[dillondoyle]

Any developer can still send almost any data they want into FB to track basically anything.

'offline conversion' still allows you to send in names, age, bday, gender, etc for matching, IP, UA.

Though now it's hashed before going to FB.

And you can pass almost whatever custom data you want in. So I can in my industry optimize for a long term political donor, or potentially an early vote. Or someone accidentally sends in 'this person bought hepatitis meds'

This still exists despite what someone below said, unless I'm totally missing or misunderstanding something.

However it is not as valuable, and shrinking audience able to do deliver to because of iOS restrictions. And likely with Chrome too eventually

FB used to have more detailed interest/demographic buckets to target that they supplied. Used to be able to type in basically anything from what someone likes ___ very niche page to engages liberal political. There are still interests but there are fewer of those 'sensitive' ones. Still lots of stuff like works at ___. of course age, gender, geo.

But more fine grained interest targeting seems like going away pretty soon it's just going to be broad demographics.

The ROI is just not as good without iOS fine grained targeting FB is having to do a bunch of tricks with AI/modeling to try and make it perform but it's not as good.

I'm for targeted advertising. I think what iOS is doing is uncompetitive and bad.

But I do think there should be some sensible regulation. Like no healthcare or sensitive topic data (LGBTQ, dating, etc).

** ADDITION sorry this is long but one additional thing I think people also confusing the ad product with the old FB api.

The old FB api was an absolute sieve you could get basically any data a person has on their profile and also their friend's data. This is what happened with Cambridge Analytics.

All that has been shut down even login with fb they are way more strict about actually testing sites etc

[Nextgrid]

> Though now it's hashed before going to FB.

It is however an easily-reversible hash, by design as that's how FB can correlate between the different datasets. When it comes to finite sets such as phone numbers or dates of birth it's also trivial to search the entire space by bruteforce.

[dillondoyle]

IIRC it's sha256. Is that really reversible now?

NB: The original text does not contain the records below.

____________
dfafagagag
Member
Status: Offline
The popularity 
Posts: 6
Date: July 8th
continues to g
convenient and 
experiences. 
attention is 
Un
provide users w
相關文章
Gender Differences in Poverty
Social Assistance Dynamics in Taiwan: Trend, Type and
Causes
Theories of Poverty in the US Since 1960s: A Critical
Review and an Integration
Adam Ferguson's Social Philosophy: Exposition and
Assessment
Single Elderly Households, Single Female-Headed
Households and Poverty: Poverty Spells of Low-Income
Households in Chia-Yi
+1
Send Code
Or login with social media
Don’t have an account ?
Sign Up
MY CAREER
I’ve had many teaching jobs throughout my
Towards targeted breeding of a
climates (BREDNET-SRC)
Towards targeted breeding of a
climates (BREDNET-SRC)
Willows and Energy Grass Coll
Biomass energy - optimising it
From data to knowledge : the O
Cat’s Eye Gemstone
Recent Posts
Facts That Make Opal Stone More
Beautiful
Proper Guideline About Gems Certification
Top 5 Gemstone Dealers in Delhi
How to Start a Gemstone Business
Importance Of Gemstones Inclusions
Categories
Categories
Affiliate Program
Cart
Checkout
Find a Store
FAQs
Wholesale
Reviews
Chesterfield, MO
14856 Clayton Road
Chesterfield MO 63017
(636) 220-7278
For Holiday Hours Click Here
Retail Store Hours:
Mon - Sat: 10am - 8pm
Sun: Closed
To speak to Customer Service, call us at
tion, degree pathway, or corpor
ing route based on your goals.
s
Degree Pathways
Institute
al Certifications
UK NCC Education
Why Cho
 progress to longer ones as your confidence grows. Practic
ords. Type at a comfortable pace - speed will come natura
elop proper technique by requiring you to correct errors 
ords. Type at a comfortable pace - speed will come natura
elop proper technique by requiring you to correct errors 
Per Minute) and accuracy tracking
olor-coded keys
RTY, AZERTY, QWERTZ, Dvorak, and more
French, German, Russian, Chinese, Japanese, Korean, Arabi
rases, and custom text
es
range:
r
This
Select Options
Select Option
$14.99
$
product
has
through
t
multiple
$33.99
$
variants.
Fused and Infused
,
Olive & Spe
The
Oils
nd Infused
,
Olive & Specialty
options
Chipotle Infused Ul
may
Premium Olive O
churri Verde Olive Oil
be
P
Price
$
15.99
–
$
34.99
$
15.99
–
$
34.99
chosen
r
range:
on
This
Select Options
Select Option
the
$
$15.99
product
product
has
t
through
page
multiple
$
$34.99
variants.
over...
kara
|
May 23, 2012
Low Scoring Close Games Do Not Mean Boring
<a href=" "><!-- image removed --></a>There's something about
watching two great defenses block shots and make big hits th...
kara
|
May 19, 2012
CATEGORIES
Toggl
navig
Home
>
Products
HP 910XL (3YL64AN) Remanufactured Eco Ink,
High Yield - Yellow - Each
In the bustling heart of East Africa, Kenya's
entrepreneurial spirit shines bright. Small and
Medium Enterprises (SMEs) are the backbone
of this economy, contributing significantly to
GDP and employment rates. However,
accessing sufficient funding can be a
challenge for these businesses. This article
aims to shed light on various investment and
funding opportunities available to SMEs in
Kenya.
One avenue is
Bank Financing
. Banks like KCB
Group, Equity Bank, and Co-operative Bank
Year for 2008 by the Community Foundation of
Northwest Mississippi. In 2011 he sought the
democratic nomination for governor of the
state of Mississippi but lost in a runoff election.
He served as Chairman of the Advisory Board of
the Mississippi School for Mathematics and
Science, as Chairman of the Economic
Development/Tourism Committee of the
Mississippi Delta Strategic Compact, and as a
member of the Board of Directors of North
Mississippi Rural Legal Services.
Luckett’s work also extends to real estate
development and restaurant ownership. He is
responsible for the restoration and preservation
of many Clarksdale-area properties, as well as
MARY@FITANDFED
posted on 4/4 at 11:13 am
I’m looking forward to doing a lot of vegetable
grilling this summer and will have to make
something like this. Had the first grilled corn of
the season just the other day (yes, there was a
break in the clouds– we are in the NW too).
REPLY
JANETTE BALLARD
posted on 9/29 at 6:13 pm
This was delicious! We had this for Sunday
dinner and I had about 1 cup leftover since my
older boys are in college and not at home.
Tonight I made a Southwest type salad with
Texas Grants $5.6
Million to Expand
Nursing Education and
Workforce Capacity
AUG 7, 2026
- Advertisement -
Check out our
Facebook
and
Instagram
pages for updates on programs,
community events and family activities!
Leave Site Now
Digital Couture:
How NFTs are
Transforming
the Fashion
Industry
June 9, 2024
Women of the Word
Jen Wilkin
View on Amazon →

For sure on a rainbow table for something like cell phone. but i don't know why that would matter? Anyone can generate all the possible phone numbers.

The whole point is that it is matchable. Like if they already have my email then they know if it's a match, but if they don't have my email they don't know what the missing email is.

Like what's my email from this (without knowing my email) below: 2c03e4a168bed89f5208250cdefbe97d4d87ba7812df896311676acc2ddfcdb4

[Nextgrid]

Depends, for DOB and phone numbers the search space is finite and very small for a modern computer (especially so for a big tech adversary having access to near-infinite computing power) so you can just enumerate all the possibilities.

Names and emails can be bruteforced with various lists from existing data breaches or data brokers and you'll probably reverse 80% of them.

However reversing them is not even necessary - an adversary like Facebook can infer it based on other data, for example, let's say they know your phone number but not your email - now you buy/sign up to vendors providing both that phone number and email and they provide it to Facebook - now Facebook knows that you signed up to those vendors with your number (as they have the plain text value, can hash it on their side and compare), but they also see that there's a mysterious email hash - they don't know its plaintext value, but it perfectly matches the same vendors that have your phone number. They can infer that it's probably your email address, and while they still don't know what it is, they can use the hashed value to track you across other vendors without ever having to know the plaintext value.

[dillondoyle]

Right. That's kind of the whole point of FBs value. Or at least used to be before iOS started killing that targeting and conversion tracking.